Ratio is commonly associated with multiplication and division, and in this way becomes indistinguishable from fractions. But multiplication and division are equally applicable to finite and infinite numbers, though in the case of infinite numbers they do not have the properties which connect them with ratio in the finite case. Hence it becomes desirable to develop a theory of ratio which shall be independent of multiplication and division.(§ 144 ¶ 2)

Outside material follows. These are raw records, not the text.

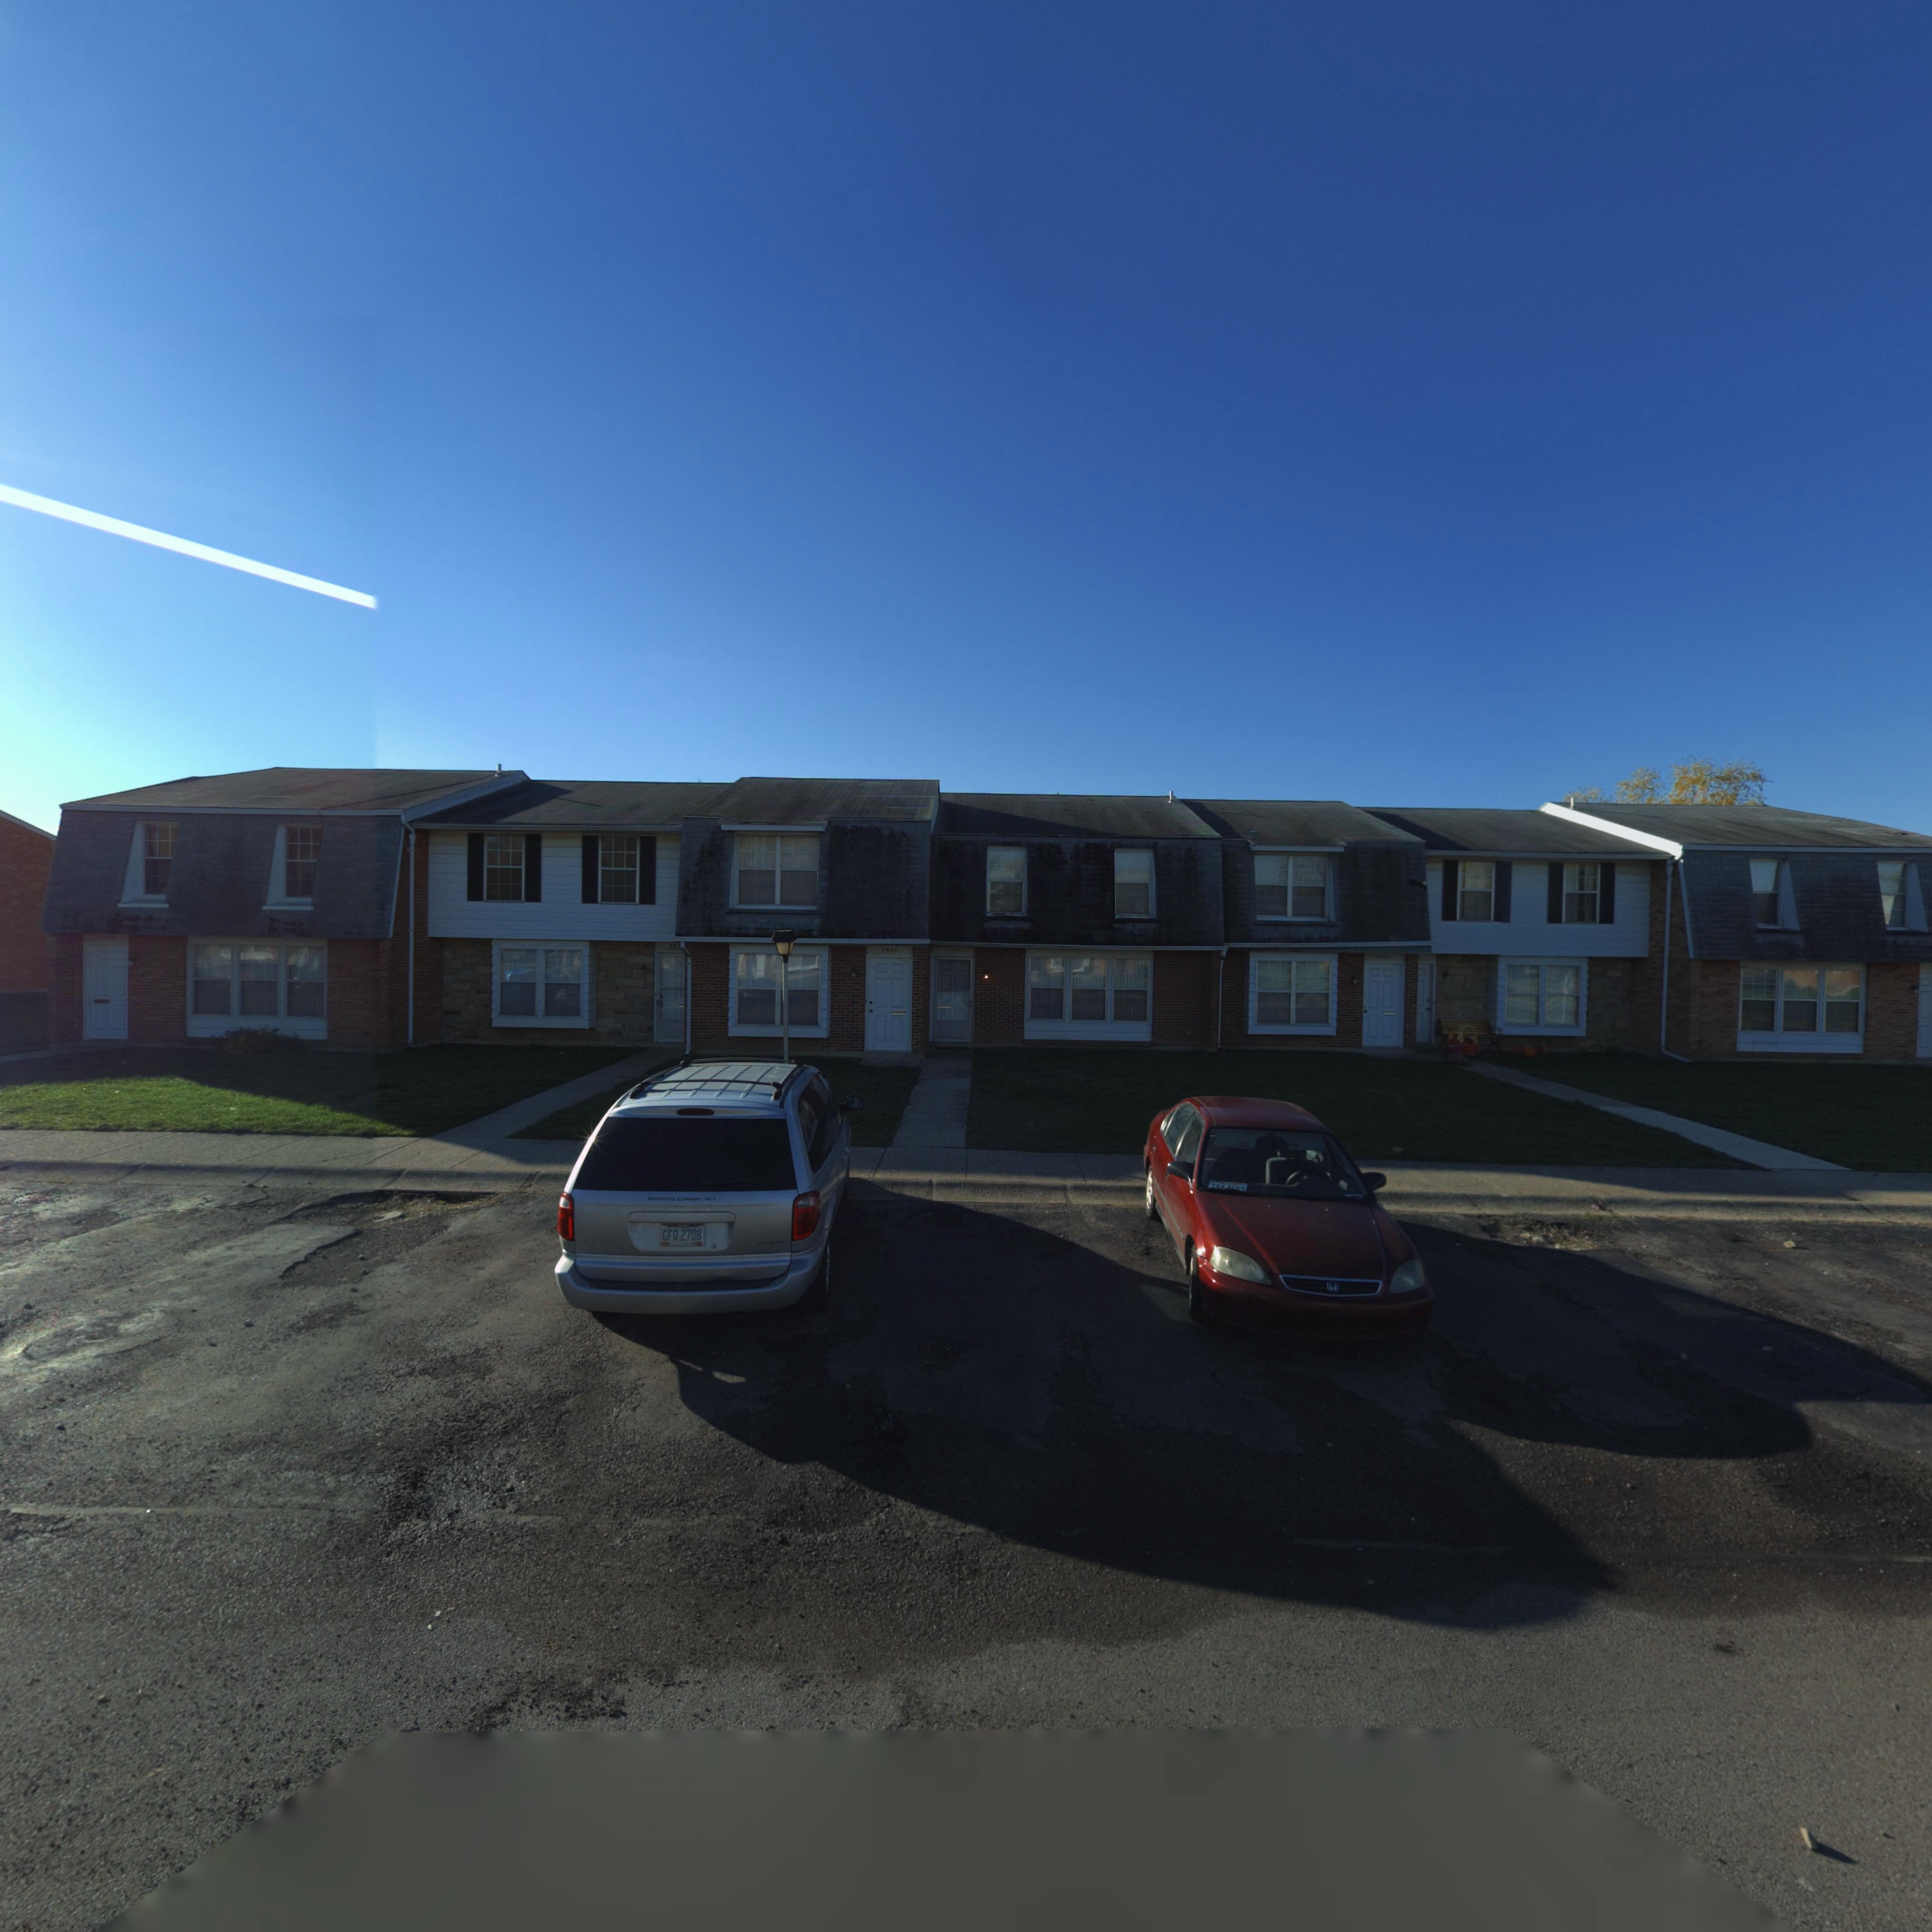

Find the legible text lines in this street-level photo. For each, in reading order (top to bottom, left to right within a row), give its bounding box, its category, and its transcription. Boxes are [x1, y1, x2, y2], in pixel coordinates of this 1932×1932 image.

[97, 934, 116, 940] StreetNumber: 75*4
[669, 943, 681, 949] StreetNumber: 759
[881, 947, 898, 953] StreetNumber: 7590
[947, 947, 961, 953] StreetNumber: 7588
[1377, 954, 1391, 959] StreetNumber: 7586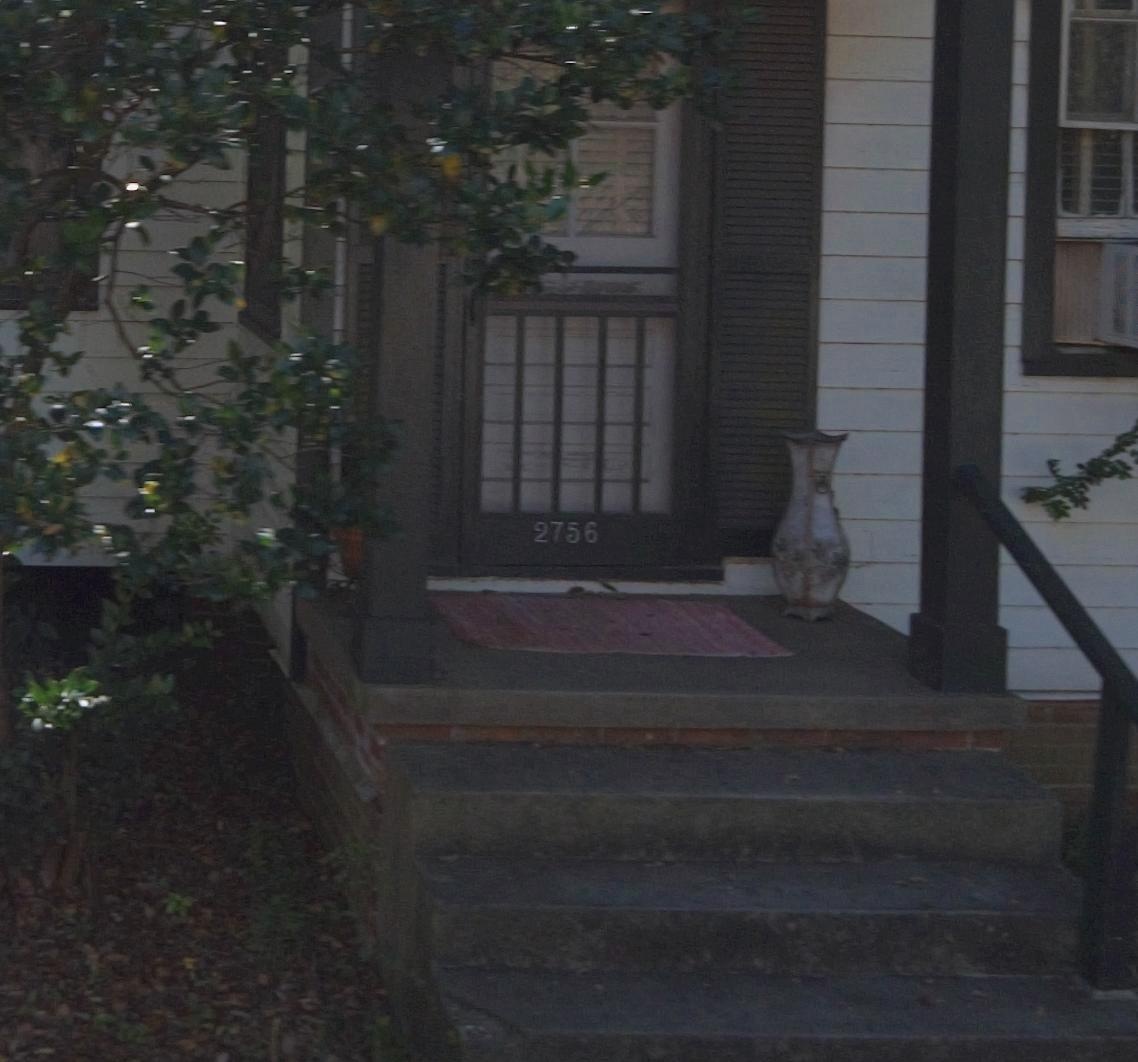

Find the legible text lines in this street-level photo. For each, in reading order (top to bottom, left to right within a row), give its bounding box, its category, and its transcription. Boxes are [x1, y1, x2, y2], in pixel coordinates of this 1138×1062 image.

Two finite numbers are said to be consecutive when, if u be a class having one of the numbers, and one term be added to u, the resulting class has the other number. To be consecutive is thus a relation which is one-one and asymmetrical. If now a number a has to a number b the nth power of this relation of consecutiveness (powers of relations being defined by relative multiplication), then we have a+n=b. This equation expresses, between a and b, a one-one relation which is determinate when n is given. If now the mth power of this relation holds between a′ and b′, we shall have a′+mn=b′. Also we may define mn as 0+mn. If now we have three numbers a, b, c such that ab=c, this equation expresses between a and c a one-one relation which is determinate when b is given. Let us call this relation B. Suppose we have also a′b′=c. Then a has to a′ a relation which is the relative product of B and the converse of B′, where B′ is derived from b′ as B was derived from b. This relation we define as the ratio of a′ to a. This theory has the advantage that it applies not only to finite integers, but to all other series of the same type, i.e. all series of the type which I call progressions.(§ 144 ¶ 3)